Папа широко раскрывает глаза.
– Всего пять минут? Чтобы поговорить об этой вещи? – взрывается он, и женщина смеется.
– Пожалуйста, не забывайте, что перед передачей нам нужно посмотреть две тысячи принесенных людьми предметов, – говорит она, с сочувствием глядя на меня.
– Мы понимаем, мы здесь только для того, чтобы приятно провести день, правда, папа?
Он не слышит меня, оглядываясь по сторонам в поисках Майкла Эспела.
– Надеюсь, что так и будет, всего хорошего, – заканчивает разговор женщина, вызывая следующего человека из очереди.
Как только мы входим в переполненный главный зал – просторное помещение с галереей, я немедленно поднимаю глаза вверх, уже зная, чего ожидать: надо мной плафон из девяти огромных полотен, заказанных Карлом I, чтобы украсить обшитый панелями потолок.
– Вот, папа, держи. – Я протягиваю ему корзину для мусора. – Хочу осмотреть это прекрасное здание, пока ты будешь осматривать хлам, который приносят в него люди.

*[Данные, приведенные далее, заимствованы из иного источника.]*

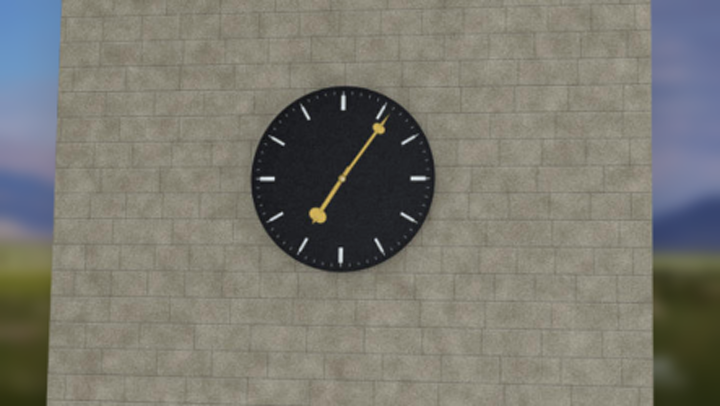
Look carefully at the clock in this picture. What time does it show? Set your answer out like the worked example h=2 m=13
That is h=7 m=6
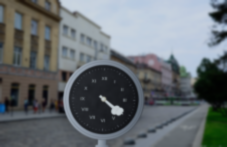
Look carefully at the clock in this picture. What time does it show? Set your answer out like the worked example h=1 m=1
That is h=4 m=21
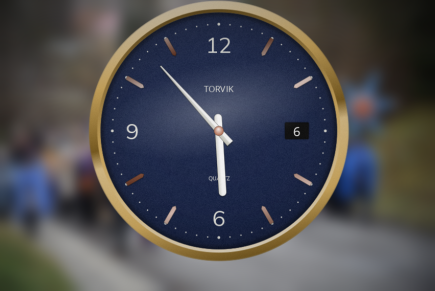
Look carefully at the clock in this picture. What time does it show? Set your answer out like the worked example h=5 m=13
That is h=5 m=53
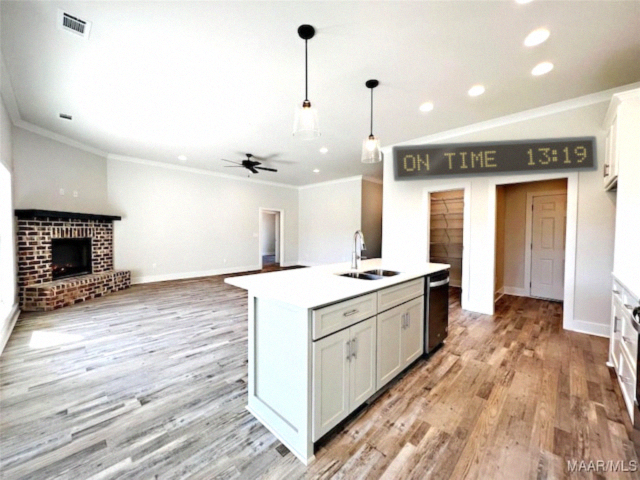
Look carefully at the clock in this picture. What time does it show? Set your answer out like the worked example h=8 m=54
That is h=13 m=19
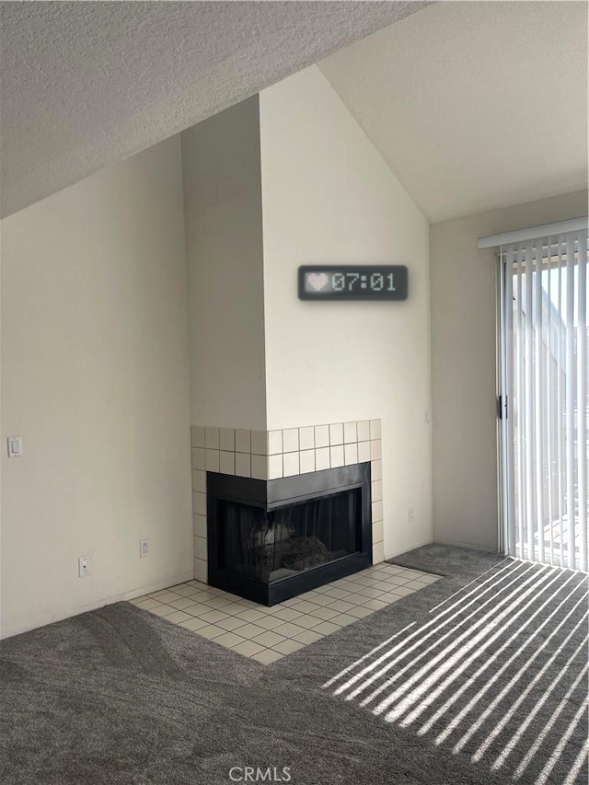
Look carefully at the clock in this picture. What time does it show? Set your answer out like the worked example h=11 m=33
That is h=7 m=1
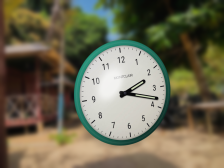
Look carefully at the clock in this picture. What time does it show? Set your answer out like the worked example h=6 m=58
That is h=2 m=18
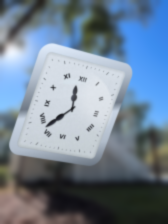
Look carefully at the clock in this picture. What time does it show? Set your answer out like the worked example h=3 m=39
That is h=11 m=37
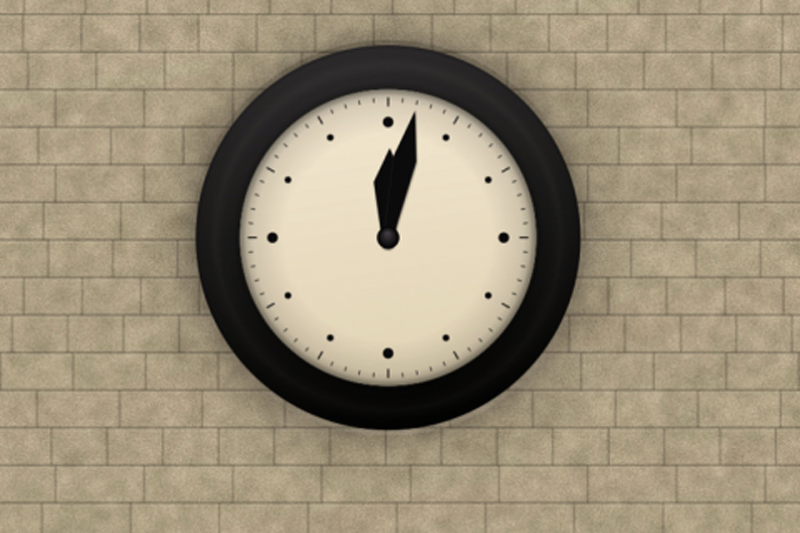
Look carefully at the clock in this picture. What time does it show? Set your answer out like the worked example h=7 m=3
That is h=12 m=2
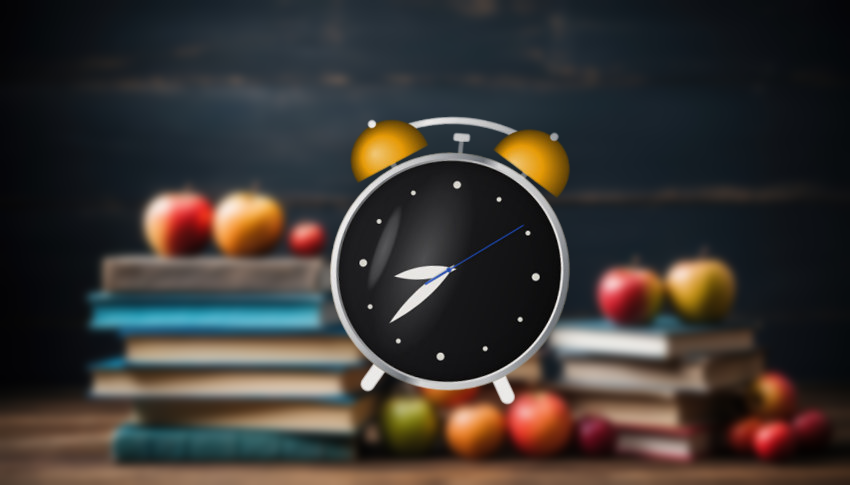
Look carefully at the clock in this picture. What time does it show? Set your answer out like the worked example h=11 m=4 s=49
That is h=8 m=37 s=9
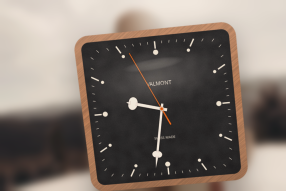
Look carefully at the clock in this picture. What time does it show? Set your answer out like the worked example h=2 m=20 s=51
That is h=9 m=31 s=56
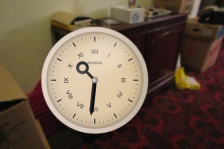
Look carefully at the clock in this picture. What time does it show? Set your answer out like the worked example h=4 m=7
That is h=10 m=31
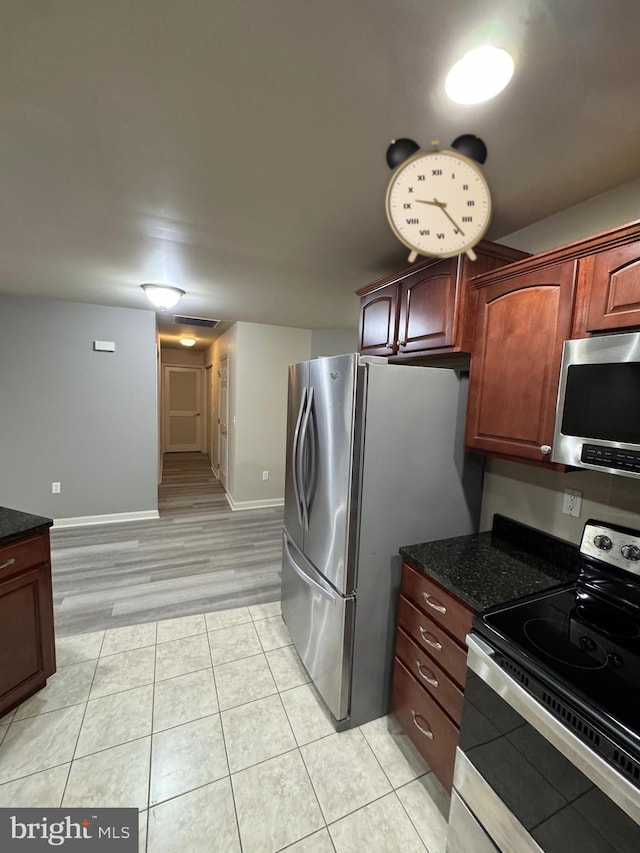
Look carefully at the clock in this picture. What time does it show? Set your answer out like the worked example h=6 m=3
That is h=9 m=24
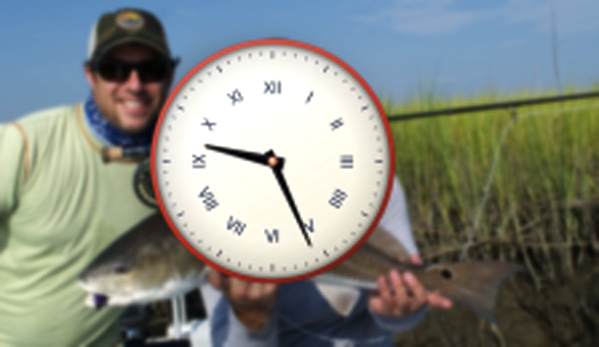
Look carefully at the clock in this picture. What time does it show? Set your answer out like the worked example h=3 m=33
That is h=9 m=26
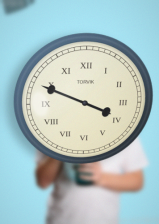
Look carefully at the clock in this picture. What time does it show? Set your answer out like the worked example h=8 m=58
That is h=3 m=49
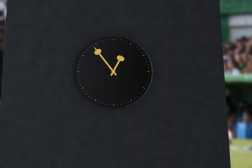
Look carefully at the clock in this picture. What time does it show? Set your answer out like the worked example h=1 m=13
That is h=12 m=54
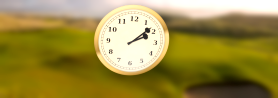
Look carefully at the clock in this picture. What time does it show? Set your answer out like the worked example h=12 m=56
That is h=2 m=8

– Это не хлам, Грейси. Я как-то видел передачу, в которой коллекция тростей одного человека ушла за шестьдесят тысяч фунтов стерлингов.
– Ничего себе, в таком случае ты должен показать им свой ботинок.
Он пытается сдержать смех:
– Давай иди, осматривайся, встретимся здесь… – И отступает, ища глазами нужную очередь, даже не закончив фразы. Ему ужасно хочется от меня избавиться.
– Повеселись, – подмигиваю я.
Он широко улыбается и оглядывает зал с таким счастливым выражением лица, что в моем сознании запечатлевается еще один снимок.
Пока я брожу по комнатам единственной сохранившейся после пожара части дворца Уайтхолл, ощущение, что я уже бывала здесь, накрывает меня как гигантская волна, так что я нахожу укромный уголок и незаметно достаю мобильник.
– Заместитель начальника управления инвестиционной корпорации, менеджер отделения по работе с инвесторами Фрэнки у телефона.
– Господи, так ты не врала! В названии твоей должности действительно такое ужасное количество слов.
– Джойс! Привет! – Тихий голос Фрэнки звучит на фоне ровного гула, который в здании Ирландского центра финансовых услуг производят люди, с безумным энтузиазмом торгующие акциями.
– Ты можешь разговаривать?
– Да, недолго. Как ты?
– Хорошо. Я в Лондоне. С папой.
– Что?! Со своим папой? Джойс, я тебе не раз говорила: связывать своего отца и вставлять ему кляп в рот в высшей степени бестактно. Что вы там делаете?
– Взяли и решили поехать в столицу Великобритании. – Не могу же я сейчас начать объяснять подруге, что совершенно не представляю, для чего мы сюда явились. – Не поверишь, но мы на съемках передачи «Антиквариат под носом».
Я оставляю тихие комнаты позади и вхожу на галерею главного зала. Вижу, как папа внизу ходит по переполненному помещению, держа в руках корзину. Улыбаясь, я наблюдаю за ним.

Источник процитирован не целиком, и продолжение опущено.